Your task is to repeat the entries exactly. Leave the pictures out.

:: DATA SHOWN

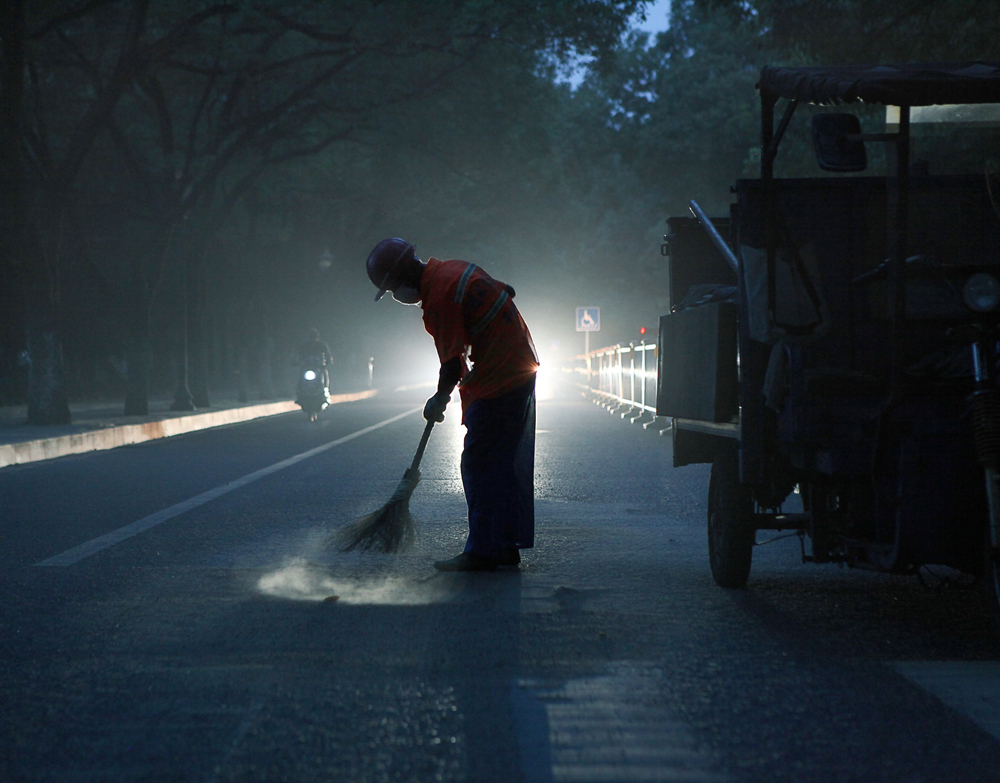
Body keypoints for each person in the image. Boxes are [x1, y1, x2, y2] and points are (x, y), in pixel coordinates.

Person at [366, 237, 539, 572]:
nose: (396, 297)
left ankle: (486, 551)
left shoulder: (440, 296)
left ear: (402, 278)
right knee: (496, 462)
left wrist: (438, 399)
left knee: (479, 461)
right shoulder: (451, 270)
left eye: (391, 289)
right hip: (513, 364)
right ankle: (501, 547)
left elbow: (452, 365)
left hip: (502, 373)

::::

• RESULT:
Body keypoints for each person in the image. Boxes are [x1, y1, x2, y2] and points are (x, y), in pixel coordinates.

Person at [366, 237, 539, 572]:
nose: (396, 297)
left ankle: (486, 551)
left shoulder: (440, 296)
left ear: (402, 278)
right knee: (496, 462)
left wrist: (438, 399)
left knee: (479, 461)
right shoulder: (451, 270)
left eye: (391, 289)
right hip: (513, 364)
right ankle: (501, 547)
left elbow: (452, 365)
left hip: (502, 373)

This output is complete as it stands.